Delta Baggage Service area at Detroit Metropolitan

When Delta Airlines merged with Northwest earlier this year, it made Detroit the second-largest hub for the world's largest airline. And that can help put the city on the map away from its struggling auto industry. Sarah Hulett reports.

Passenger's luggage sits in the Delta Baggage Service area at Detroit Metropolitan Airport in Romulus, Mich. (Bill Pugliano/Getty Images)

More on Auto Industry, Airline Industry

TEXT OF STORY

Steve Chiotakis: Good news has been hard to come by lately in Detroit. The last few weeks have been especially bad with GM and Chrysler bankruptcies. But another form of transportation has been a bright spot for the battered Motor city. Sarah Hulett of Michigan Radio reports.


Sarah Hulett: Detroit Metro Airport was already one of the busiest in the nation. But when Delta Airlines merged with Northwest earlier this year, it made Detroit the second-largest hub for the world's largest airline.

Scott Wintner: So that really puts Detroit front-and-center for starring role in the future of air transportation.

That's airport spokesman Scott Wintner.

This week, Delta added non-stop flights to Rome and Shanghai out of Detroit. And company officials say they see Detroit as the airline's gateway to Asia.

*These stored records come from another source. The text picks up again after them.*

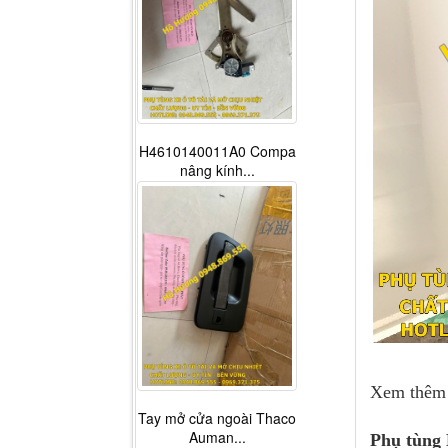
H4610140011A0 Compa
nâng kính...
Xem thê
Tay mở cửa ngoài Thaco
Auman...
Phụ tùng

The launch of two major international routes was buried under headlines about General Motors' bankruptcy filing. But Wintner says the destinations -- especially to the coveted China market -- are no small thing:

Wintner: At a time when we have to place a declining amount of reliance on the auto industry as our sole economic asset here, the airport is ready and waiting -- ann really has been, though upstaged by the auto industry -- really has been a strong economic asset.

Local leaders hope to make the airport the center of what they call an "aerotropolis:" basically, a cluster of businesses surrounding the airport. Everything from warehouses and shipping companies to entertainment venues and corporate headquarters.

Robert Ficano is the top official in Wayne County, where Detroit and the airport are located. He acknowledges the aerotropolis is a bit of a foreign concept in the U.S.

Robert Ficano: But you go to Frankfort, you go to Schipol, you go to Beijing, you can see that they've been able to turn it into an economic engine, and we have this opportunity here.

Ficano says Detroit is better-positioned to become an aerotropolis than other places, because its airport has lots of vacant land around it, it's got gleaming new terminals, and it's near the international border with Canada.

Marketing to potential developers is expected to start soon. And backers of the concept hope it will help re-start the Motor City's economic engine.

In Detroit, I'm Sarah Hulett for Marketplace.